Una tarde fría en las afueras de Múnich. Grandes y perezosos copos de nieve caían como confeti blanco sobre el capó del coche de fabricación alemana y aspecto anodino.

—Bonita casa —comentó Steve. Era un tipo un poco chulo y que hablaba demasiado. Seguramente no se llamaba Steve—. Una casa grande —añadió.

—Sí, una casa grande y bonita —repuso él, más que nada por hacer callar a Steve.

Una casa grande y bonita y rodeada, por desgracia, por otras casas grandes y bonitas, en la clase de calle que tenía vecinos vigilantes y alarmas antirrobo diseminadas como brillantes forúnculos en las paredes. Un par de las más grandes y bonitas contaban con puertas de seguridad y cámaras instaladas en los muros.

La primera vez se echa un vistazo, la segunda se presta atención y la tercera se hace el trabajo. Esa era la tercera vez.

—Un poco germánica para mi gusto, por supuesto —añadió Steve, como si tuviera a su disposición la cartera entera de las propiedades inmobiliarias europeas.

—A lo mejor tiene que ver con el hecho de que estemos en Alemania —respondió él.

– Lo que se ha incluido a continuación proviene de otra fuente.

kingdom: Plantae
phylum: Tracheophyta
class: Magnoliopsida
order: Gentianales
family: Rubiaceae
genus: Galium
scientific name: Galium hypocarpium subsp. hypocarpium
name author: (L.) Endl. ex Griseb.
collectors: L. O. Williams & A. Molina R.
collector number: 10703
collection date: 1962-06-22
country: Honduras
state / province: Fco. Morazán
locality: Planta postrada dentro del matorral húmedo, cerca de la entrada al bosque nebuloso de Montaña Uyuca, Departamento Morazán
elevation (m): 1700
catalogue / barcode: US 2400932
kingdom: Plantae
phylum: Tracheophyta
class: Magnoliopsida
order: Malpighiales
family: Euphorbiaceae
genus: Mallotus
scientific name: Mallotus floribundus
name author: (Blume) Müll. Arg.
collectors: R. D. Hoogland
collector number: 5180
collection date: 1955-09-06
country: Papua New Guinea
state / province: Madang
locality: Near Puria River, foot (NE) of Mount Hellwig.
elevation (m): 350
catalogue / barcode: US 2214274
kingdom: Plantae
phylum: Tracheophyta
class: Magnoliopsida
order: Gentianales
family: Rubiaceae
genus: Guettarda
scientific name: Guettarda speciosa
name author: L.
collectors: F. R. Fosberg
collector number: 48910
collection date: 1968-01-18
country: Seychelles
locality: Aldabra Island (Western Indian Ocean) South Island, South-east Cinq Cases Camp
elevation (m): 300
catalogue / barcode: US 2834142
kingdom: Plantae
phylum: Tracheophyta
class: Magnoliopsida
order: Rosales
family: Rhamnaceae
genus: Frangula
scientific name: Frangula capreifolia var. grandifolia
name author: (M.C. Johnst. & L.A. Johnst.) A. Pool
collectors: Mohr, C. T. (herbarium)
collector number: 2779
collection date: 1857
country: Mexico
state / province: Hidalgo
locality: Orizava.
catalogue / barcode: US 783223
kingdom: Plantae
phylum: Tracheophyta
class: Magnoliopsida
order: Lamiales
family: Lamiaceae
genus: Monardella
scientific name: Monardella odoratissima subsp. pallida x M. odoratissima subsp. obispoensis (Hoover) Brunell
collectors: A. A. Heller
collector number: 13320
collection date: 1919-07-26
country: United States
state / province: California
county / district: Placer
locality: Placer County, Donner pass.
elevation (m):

—No tengo nada contra los alemanes —prosiguió Steve—. Tuvimos un par en el Deuxième. Buenos chicos. —Tras unos segundos de contemplación, añadió—: Buena cerveza. Y buenas salchichas.

Steve comentó que había estado en los paracaidistas; al licenciarse, descubrió que no soportaba la vida de civil, y se alistó en la Legión Extranjera francesa. «Uno se cree duro, y entonces averigua qué significa ser duro de verdad.»